Desde la caída de los primeros padres yace una búsqueda eterna, un anhelo que ha resonado en los corazones de hombres y mujeres a lo largo de las eras: el llamado hacia lo Absoluto, hacia una vida apartada, lejos del bullicio mundano y las convenciones sociales. Este deseo, arraigado en la esencia misma del ser humano, ha dado origen a la vocación eremítica, un sendero de soledad y silencio que trasciende épocas y culturas.
El tiempo de la cuaresma es una clara invitación a reflexionar sobre los testimonios de aquellos que han abrazado esta vida de retiro, apartándose de las multitudes para buscar una comunión más profunda con lo divino. Aquí la figura de Jesús de Nazareth se destaca sobre todos, porque no sólo fue cuarenta días al desierto y ayunó, para ser tentado, sino que en varias oportunidades se retiraba en soledad, a lugares desiertos, para orar (Mateo 4:1-11; Marcos 1:12-13; Lucas 4:1-13; Mateo 14:13; Marcos 6:31; Lucas 5:16; Lucas 6:12; Juan 6:15; Juan 11:54) al Padre. A imitación de él, primero San Pablo, se retiró a lugares alejados a fin de tener un contacto directo con Dios (Gálatas 1:15-18). Este ejemplo fue el que siguieron los eremitas.
Desde los eremitas del antiguo oriente, quienes se adentraban en los bosques y ríos tras cumplir con sus deberes hacia la sociedad, hasta los monjes medievales de Europa, cuya existencia estaba imbuida de una espiritualidad cisterciense y benedictina, el eremitismo ha dejado una huella indeleble en la narrativa humana.
Sin embargo, más allá de las glorias pasadas, se alza una sombra de melancolía sobre el horizonte del eremitismo contemporáneo.

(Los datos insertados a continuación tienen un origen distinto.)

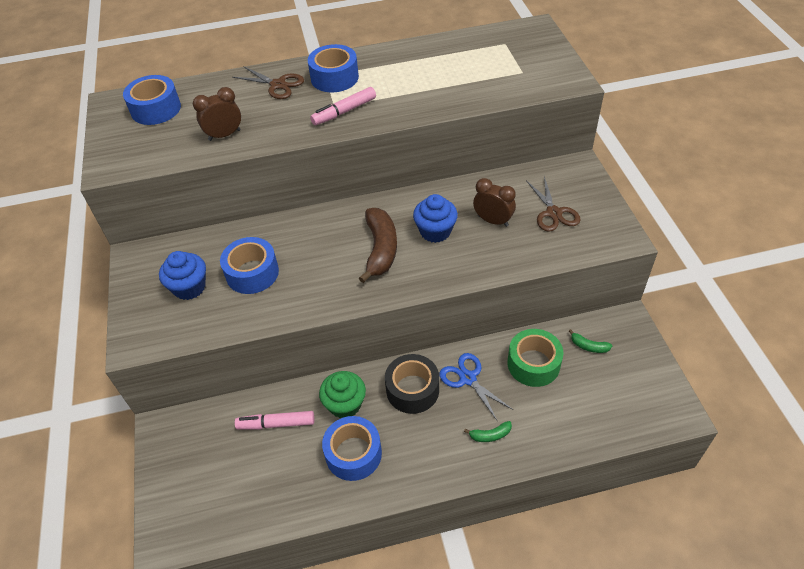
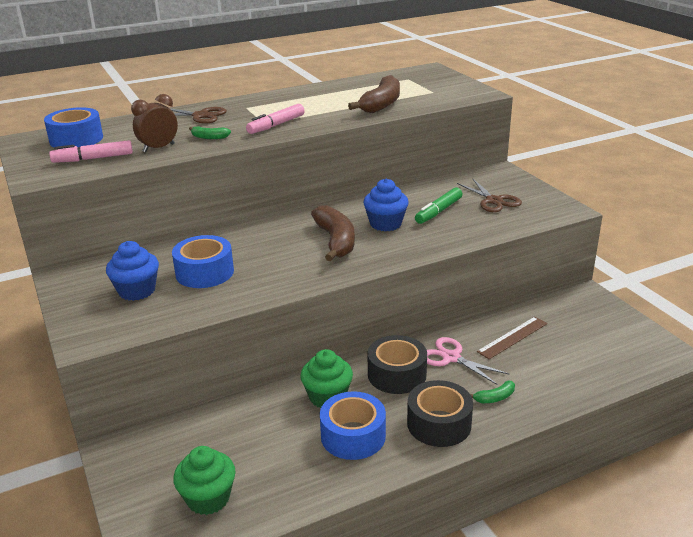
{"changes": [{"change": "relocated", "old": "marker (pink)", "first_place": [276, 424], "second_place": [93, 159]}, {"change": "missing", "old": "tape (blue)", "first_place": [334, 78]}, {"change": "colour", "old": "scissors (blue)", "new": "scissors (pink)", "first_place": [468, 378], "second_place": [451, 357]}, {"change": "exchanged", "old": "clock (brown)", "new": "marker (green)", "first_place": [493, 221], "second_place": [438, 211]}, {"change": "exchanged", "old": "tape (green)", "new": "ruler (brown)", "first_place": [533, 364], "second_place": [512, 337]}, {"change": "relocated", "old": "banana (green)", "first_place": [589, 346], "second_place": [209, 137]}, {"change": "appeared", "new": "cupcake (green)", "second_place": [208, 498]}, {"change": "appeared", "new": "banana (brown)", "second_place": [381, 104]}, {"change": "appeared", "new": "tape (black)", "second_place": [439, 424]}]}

En un mundo cada vez más enredado en las redes de la modernidad, el camino del ermitaño se vuelve cada vez más difícil de transitar. La agitación del presente, marcada por el ruido constante y la búsqueda frenética de gratificación instantánea, parece distanciar aún más al buscador solitario de su objetivo último.
A través de las palabras de sabios y eremitas podemos explorar dimensiones íntimas de esta vida apartada: la aridez del desierto interior, donde el buscador se enfrenta a la ausencia de respuestas y la oscuridad de la noche del alma, donde la presencia divina parece esquivar su mirada. Nos adentramos en el silencio fecundo, donde el ermitaño encuentra su voz más profunda, más allá de las palabras y las publicaciones, en el anonimato de su oración universal.
En este mundo de contradicciones y desafíos, el eremitismo interior emerge como una respuesta posible, una búsqueda de soledad y silencio que trasciende los límites físicos y se sumerge en las profundidades del alma. En un tiempo donde la pereza y el rechazo de la sociedad amenazan con socavar la esencia misma del eremitismo, surge la necesidad de redefinir y preservar este antiguo llamado hacia lo Absoluto.
Así, entre la nostalgia por un pasado dorado y la incertidumbre del presente, nos sumergimos en la esencia misma del eremitismo, un viaje de autodescubrimiento y comunión con lo divino que desafía las convenciones del mundo moderno y nos invita a explorar los rincones más profundos de nuestro ser.